What you will do: Copy every record below exactly as written, but leave out the pictures.

Items from a data source

****************************************

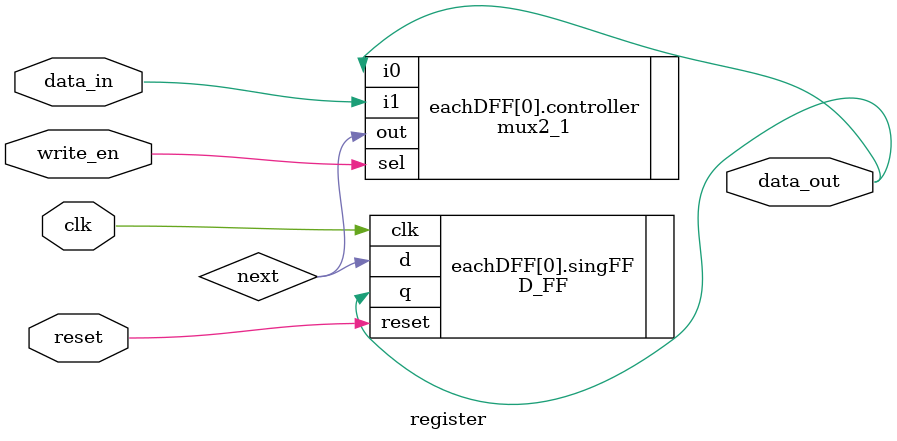
<source format=sv>
/*
    Duy Vuong
    EE 469

*/

// register to store information between stages
// different info will have different width
// instr -> width = 32
// register info -> width = 5
// data -> width = 64
// control logics -> width = 1

module register #(parameter width = 1) (data_out, data_in, write_en, reset, clk);
	output logic [width-1:0] data_out;
	input logic [width-1:0] data_in;
    input logic write_en;
	input logic clk;
	input logic reset;
	
	logic [width - 1:0] next;

	genvar i;
	generate
		for (i = 0; i < width; i++) begin : eachDFF
            mux2_1 controller (.out(next[i]), .i0(data_out[i]), .i1(data_in[i]), .sel(write_en));
            D_FF singFF (.q(data_out[i]), .d(next[i]), .reset(reset), .clk(clk));
		end
	endgenerate
endmodule


</source>
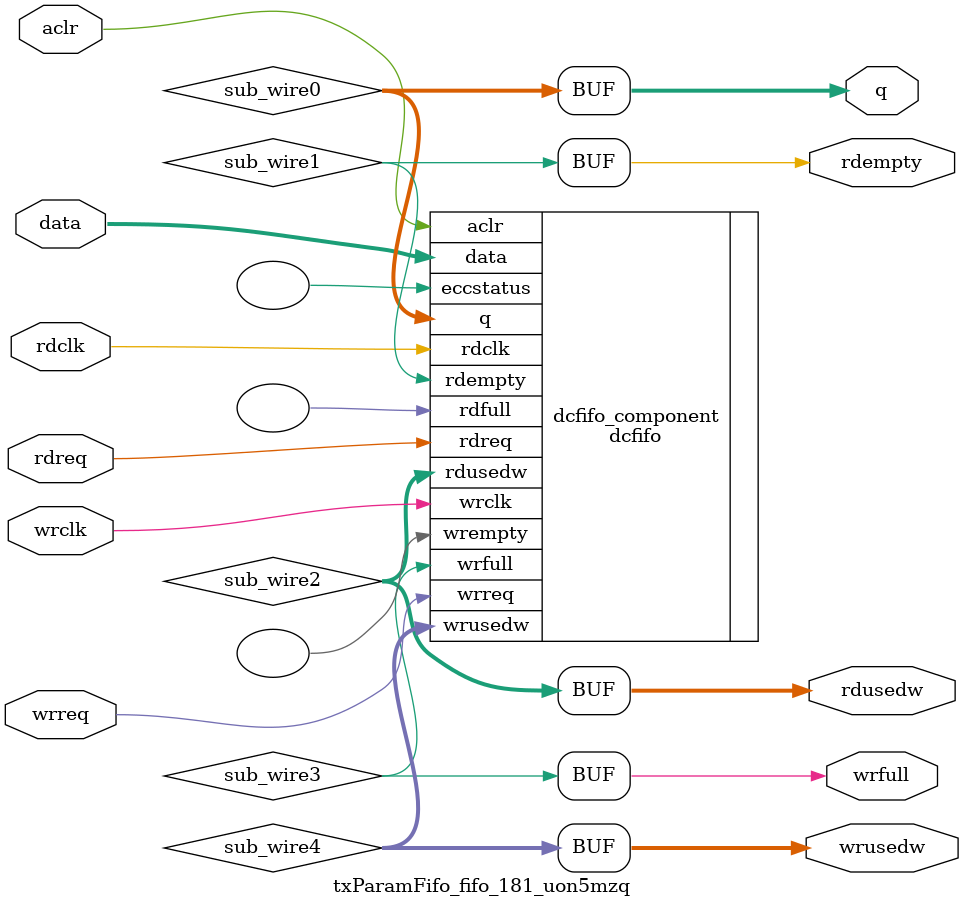
<source format=v>



`timescale 1 ps / 1 ps
// synopsys translate_on
module  txParamFifo_fifo_181_uon5mzq  (
    aclr,
    data,
    rdclk,
    rdreq,
    wrclk,
    wrreq,
    q,
    rdempty,
    rdusedw,
    wrfull,
    wrusedw);

    input    aclr;
    input  [10:0]  data;
    input    rdclk;
    input    rdreq;
    input    wrclk;
    input    wrreq;
    output [10:0]  q;
    output   rdempty;
    output [4:0]  rdusedw;
    output   wrfull;
    output [4:0]  wrusedw;
`ifndef ALTERA_RESERVED_QIS
// synopsys translate_off
`endif
    tri0     aclr;
`ifndef ALTERA_RESERVED_QIS
// synopsys translate_on
`endif

    wire [10:0] sub_wire0;
    wire  sub_wire1;
    wire [4:0] sub_wire2;
    wire  sub_wire3;
    wire [4:0] sub_wire4;
    wire [10:0] q = sub_wire0[10:0];
    wire  rdempty = sub_wire1;
    wire [4:0] rdusedw = sub_wire2[4:0];
    wire  wrfull = sub_wire3;
    wire [4:0] wrusedw = sub_wire4[4:0];

    dcfifo  dcfifo_component (
                .aclr (aclr),
                .data (data),
                .rdclk (rdclk),
                .rdreq (rdreq),
                .wrclk (wrclk),
                .wrreq (wrreq),
                .q (sub_wire0),
                .rdempty (sub_wire1),
                .rdusedw (sub_wire2),
                .wrfull (sub_wire3),
                .wrusedw (sub_wire4),
                .eccstatus (),
                .rdfull (),
                .wrempty ());
    defparam
        dcfifo_component.enable_ecc  = "FALSE",
        dcfifo_component.intended_device_family  = "Arria 10",
        dcfifo_component.lpm_hint  = "DISABLE_DCFIFO_EMBEDDED_TIMING_CONSTRAINT=TRUE",
        dcfifo_component.lpm_numwords  = 32,
        dcfifo_component.lpm_showahead  = "OFF",
        dcfifo_component.lpm_type  = "dcfifo",
        dcfifo_component.lpm_width  = 11,
        dcfifo_component.lpm_widthu  = 5,
        dcfifo_component.overflow_checking  = "ON",
        dcfifo_component.rdsync_delaypipe  = 5,
        dcfifo_component.read_aclr_synch  = "ON",
        dcfifo_component.underflow_checking  = "ON",
        dcfifo_component.use_eab  = "ON",
        dcfifo_component.write_aclr_synch  = "OFF",
        dcfifo_component.wrsync_delaypipe  = 5;


endmodule



</source>
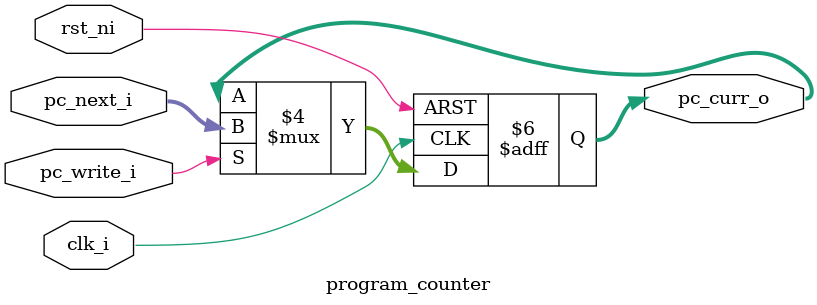
<source format=v>
`timescale 1ns/1ps

module program_counter (
    input wire clk_i,
    input wire rst_ni,
    input wire pc_write_i,
    input wire [31:0] pc_next_i,
    output reg [31:0] pc_curr_o
);


always @(posedge clk_i or negedge rst_ni) begin
    if (rst_ni == 1'b0) begin
        pc_curr_o <= 32'b0; 
    end else if (pc_write_i == 1'b1) begin
        pc_curr_o <= pc_next_i; 
    end
    end

endmodule
</source>
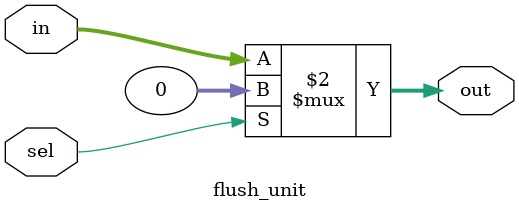
<source format=v>
module flush_unit

	#(parameter WIDTH = 32)
	
	(
		input			[WIDTH-1:0]		in,
		input								sel,
		output		[WIDTH-1:0]		out
	);
	
	assign out = sel ? 1'b0 : in;
	
endmodule
</source>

****************************************

Task response:
<source format=sv>
/*
    Duy Vuong
    EE 469

*/

// register to store information between stages
// different info will have different width
// instr -> width = 32
// register info -> width = 5
// data -> width = 64
// control logics -> width = 1

module register #(parameter width = 1) (data_out, data_in, write_en, reset, clk);
	output logic [width-1:0] data_out;
	input logic [width-1:0] data_in;
    input logic write_en;
	input logic clk;
	input logic reset;
	
	logic [width - 1:0] next;

	genvar i;
	generate
		for (i = 0; i < width; i++) begin : eachDFF
            mux2_1 controller (.out(next[i]), .i0(data_out[i]), .i1(data_in[i]), .sel(write_en));
            D_FF singFF (.q(data_out[i]), .d(next[i]), .reset(reset), .clk(clk));
		end
	endgenerate
endmodule


</source>
<source format=v>



`timescale 1 ps / 1 ps
// synopsys translate_on
module  txParamFifo_fifo_181_uon5mzq  (
    aclr,
    data,
    rdclk,
    rdreq,
    wrclk,
    wrreq,
    q,
    rdempty,
    rdusedw,
    wrfull,
    wrusedw);

    input    aclr;
    input  [10:0]  data;
    input    rdclk;
    input    rdreq;
    input    wrclk;
    input    wrreq;
    output [10:0]  q;
    output   rdempty;
    output [4:0]  rdusedw;
    output   wrfull;
    output [4:0]  wrusedw;
`ifndef ALTERA_RESERVED_QIS
// synopsys translate_off
`endif
    tri0     aclr;
`ifndef ALTERA_RESERVED_QIS
// synopsys translate_on
`endif

    wire [10:0] sub_wire0;
    wire  sub_wire1;
    wire [4:0] sub_wire2;
    wire  sub_wire3;
    wire [4:0] sub_wire4;
    wire [10:0] q = sub_wire0[10:0];
    wire  rdempty = sub_wire1;
    wire [4:0] rdusedw = sub_wire2[4:0];
    wire  wrfull = sub_wire3;
    wire [4:0] wrusedw = sub_wire4[4:0];

    dcfifo  dcfifo_component (
                .aclr (aclr),
                .data (data),
                .rdclk (rdclk),
                .rdreq (rdreq),
                .wrclk (wrclk),
                .wrreq (wrreq),
                .q (sub_wire0),
                .rdempty (sub_wire1),
                .rdusedw (sub_wire2),
                .wrfull (sub_wire3),
                .wrusedw (sub_wire4),
                .eccstatus (),
                .rdfull (),
                .wrempty ());
    defparam
        dcfifo_component.enable_ecc  = "FALSE",
        dcfifo_component.intended_device_family  = "Arria 10",
        dcfifo_component.lpm_hint  = "DISABLE_DCFIFO_EMBEDDED_TIMING_CONSTRAINT=TRUE",
        dcfifo_component.lpm_numwords  = 32,
        dcfifo_component.lpm_showahead  = "OFF",
        dcfifo_component.lpm_type  = "dcfifo",
        dcfifo_component.lpm_width  = 11,
        dcfifo_component.lpm_widthu  = 5,
        dcfifo_component.overflow_checking  = "ON",
        dcfifo_component.rdsync_delaypipe  = 5,
        dcfifo_component.read_aclr_synch  = "ON",
        dcfifo_component.underflow_checking  = "ON",
        dcfifo_component.use_eab  = "ON",
        dcfifo_component.write_aclr_synch  = "OFF",
        dcfifo_component.wrsync_delaypipe  = 5;


endmodule



</source>
<source format=v>
`timescale 1ns/1ps

module program_counter (
    input wire clk_i,
    input wire rst_ni,
    input wire pc_write_i,
    input wire [31:0] pc_next_i,
    output reg [31:0] pc_curr_o
);


always @(posedge clk_i or negedge rst_ni) begin
    if (rst_ni == 1'b0) begin
        pc_curr_o <= 32'b0; 
    end else if (pc_write_i == 1'b1) begin
        pc_curr_o <= pc_next_i; 
    end
    end

endmodule
</source>
<source format=v>
module flush_unit

	#(parameter WIDTH = 32)
	
	(
		input			[WIDTH-1:0]		in,
		input								sel,
		output		[WIDTH-1:0]		out
	);
	
	assign out = sel ? 1'b0 : in;
	
endmodule
</source>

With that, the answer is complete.